Le style est très particulier, on colle à la peau des personnages, les voix se mêlent parfois, les identités, les actions aussi. Il m’est arrivé à plusieurs reprises de ne pas savoir quelle personne un pronom représentait. L’écriture n’excelle pas dans la clarté. Cela peut être voulu pour créer une impression de flou, de monotonie peut-être mais il est vrai que ça ne facilite pas la lecture. C’est un mauvais point pour ce roman qui traîne parfois en longueur mais qui reste un livre reposant sur ses personnages, un livre des tourments d’une vie, un livre sur l’amitié, la famille et le souci que nous font les êtres qui nous sont chers.

 

Un avis mitigé, mais quoiqu’il en soit, j’apprécie toujours autant cet auteur qui est la gentillesse et la douceur incarnées.

 

Dominique Fabre, Il faudrait s’arracher le cœur, aux éditions Points, 6€70.
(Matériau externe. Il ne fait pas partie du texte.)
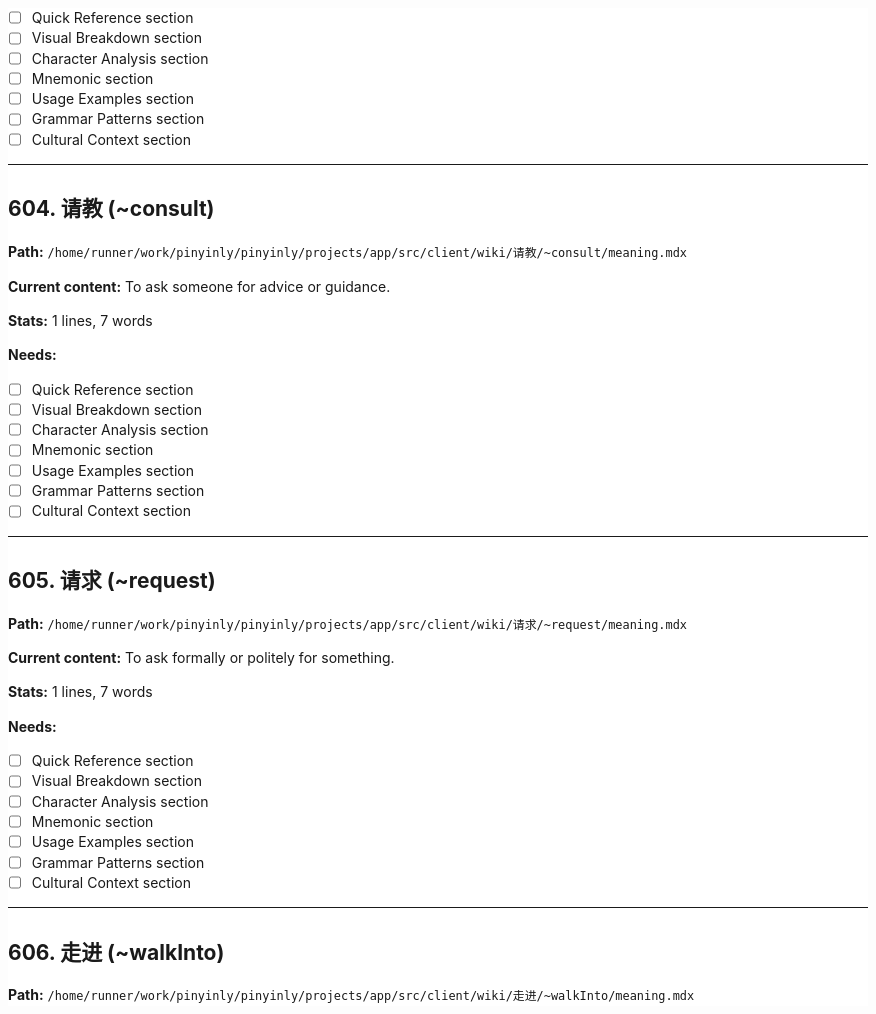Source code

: - [ ] Quick Reference section
- [ ] Visual Breakdown section
- [ ] Character Analysis section
- [ ] Mnemonic section
- [ ] Usage Examples section
- [ ] Grammar Patterns section
- [ ] Cultural Context section

---

## 604. 请教 (~consult)

**Path:**
`/home/runner/work/pinyinly/pinyinly/projects/app/src/client/wiki/请教/~consult/meaning.mdx`

**Current content:** To ask someone for advice or guidance.

**Stats:** 1 lines, 7 words

**Needs:**

- [ ] Quick Reference section
- [ ] Visual Breakdown section
- [ ] Character Analysis section
- [ ] Mnemonic section
- [ ] Usage Examples section
- [ ] Grammar Patterns section
- [ ] Cultural Context section

---

## 605. 请求 (~request)

**Path:**
`/home/runner/work/pinyinly/pinyinly/projects/app/src/client/wiki/请求/~request/meaning.mdx`

**Current content:** To ask formally or politely for something.

**Stats:** 1 lines, 7 words

**Needs:**

- [ ] Quick Reference section
- [ ] Visual Breakdown section
- [ ] Character Analysis section
- [ ] Mnemonic section
- [ ] Usage Examples section
- [ ] Grammar Patterns section
- [ ] Cultural Context section

---

## 606. 走进 (~walkInto)

**Path:**
`/home/runner/work/pinyinly/pinyinly/projects/app/src/client/wiki/走进/~walkInto/meaning.mdx`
J’aimerais revoir Callaghan, de Dominique Fabre

J’ai rencontré Dominique Fabre lors de deux semaines d’ateliers d’écriture dans le sud de la France où j’étais un peu stagiaire, un peu bénévole. Je n’avais rien lu de lui, mais déjà je m’étais fait une opinion sur ce monsieur : un gars incroyablement gentil, doux et souriant. Sincèrement, si tous les écrivains pouvaient avoir cette modestie et cette courtoisie, ce ne serait pas du luxe. Alors quand même, j’ai voulu rencontrer sa plume et j’ai commencé par son livre sans doute le plus connu : J’aimerais revoir Callaghan.

Jimmy Callaghan, c’est un anglais qui a passé son enfance et son adolescence en France, il fume des Benson, n’aime pas les fumer seul mais reste bien solitaire et mystérieux. C’est le genre de garçon aux cheveux blonds, qui a toujours la classe, et ce genre d’aura, obsédante et attirante. Un peu mauvais genre, mais pas le mauvais bougre. On veut tous être son copain, et le narrateur plus que tout. Il veut connaître la vie de Callaghan, recevoir ses confidences, et faire le mur avec lui.

Mais la vie a ses aléas, et Jimmy est le genre de garçon qui s’en va toujours, mais finit par revenir à un moment. Et ce moment, c’est vingt plus tard, quand la vie amoureuse du narrateur connaît un tournant. Callaghan a changé, bronzé et SDF, après un bout de temps en Australie. Les gestes sont naturels, comme s’ils ne s’étaient jamais quitté. Mais de l’eau a coulé sous les ponts, et même s’ils font revivre une amitié un peu ténue, dans leurs existences, rien n’est plus pareil. En partant, Jimmy laisse sa valise. Il faudra bien lui rapporter.

Très étrange cette intrigue, une relation qui unit deux garçons dès l’internat, qui se poursuit et se distance à travers les décennies. Ce n’est pas le cœur du livre puisque la vie du narrateur soulève des questionnements et remplit des dizaines de page, mais en même temps, sans Callaghan, ce livre n’aurait plus de substance. Sa présence permet de mettre en lumière des situations, des souvenirs, tout se dit en se réflétant dans le miroir de Jimmy. Un bien curieux personnage, qui trimbale son lot de passé dépressionnaire, mais avec une flegme extérieure. Un homme qui veut être dans l’ombre mais qui a une vie bien mouvementée, et fait une sacrée impression sur notre narrateur qui se rappellera de lui toujours.

C’est un petit livre assez court, avec une narration qui pourrait semblait ordinaire, mais qui pourrait seulement. Comme un mantra, des bribes de paroles d’écolier font resurgir le souvenir. Une écriture nostalgique, un peu descriptive mais juste ce qu’il faut, avec le ton grave d’une voix qui se raconte. C’est assez particulier, je ne sais pas encore si j’ai aimé, mais je peux déjà dire que j’ai trouvé cette expérience de lecture dépaysante et intrigante. Au moins, vous devriez essayer.

« Alors voilà. Nous étions tous ensemble, il y a longtemps de cela. Nous ne nous sommes jamais vraiment quittés. Nous ne sommes jamais partis pour toujours, même Jimmy. »

 Dominique Fabre, J’aimerais revoir Callaghan, Le Livre de Poche (32184), 6€10.